PHILADELPHIA (CBS) -- The Philadelphia Parking Authority Board adopted a new budget Friday that assumes meter rates and ticket fines will go up this year, but any increases would have to clear city council first.

Senior director Rick Dixon stressed the benefits to city and school district coffers from the rate hikes, and how the increases would generate an additional $10 million in revenue.

Dixon explains that the city would get an additional $3 million and the school district about $500,000, but most of the money would go to pension costs.

"That are going up an average of 34 percent a year over the last 14 years," said Dixon. "That squeezes the amount of cash that's available for the school district."

Dixon says he's already run these numbers by finance officials.

"They supported the revenue enhancements that we put into this budget," said Dixon.

But it's City Council who would have to approve a rate increase and Councilwoman Helen Gym, for one, is skeptical.

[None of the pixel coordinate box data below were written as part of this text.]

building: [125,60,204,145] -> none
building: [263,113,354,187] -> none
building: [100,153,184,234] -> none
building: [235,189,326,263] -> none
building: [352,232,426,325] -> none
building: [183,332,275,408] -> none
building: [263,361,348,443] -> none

"I don't see a path for them getting a rate increase minus the full performance audit that we're waiting for from the Auditor General's office," said Gym.

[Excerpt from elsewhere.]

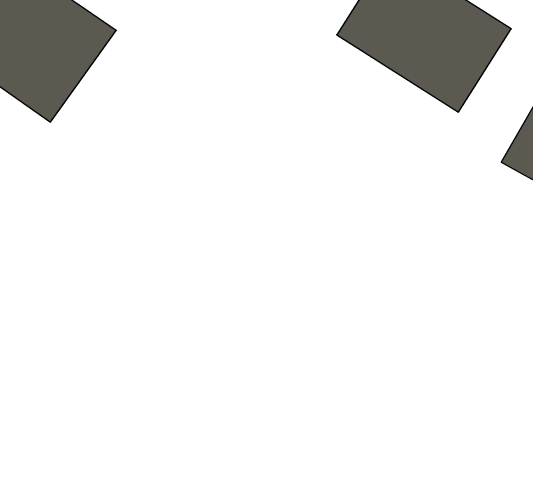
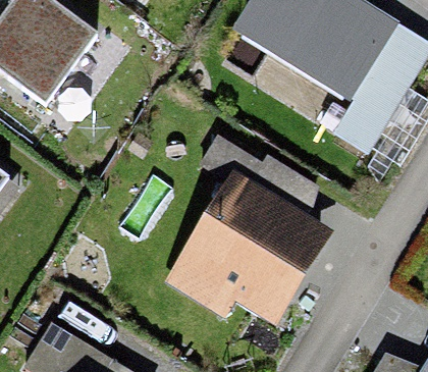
building: none -> [199,199,307,306]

Gym says she still doesn't know why a promised an increase in contributions to the school district never materialized after the last rate increase council approved.

"They made a promise to us in 2014 that they would deliver more than $8 million to our public schools and they have not been able to meet that promise, so I think there are a lot of outstanding questions that the parking authority has yet to answer," said Gym.

Gym says she wants those questions answered before council considers rate increases.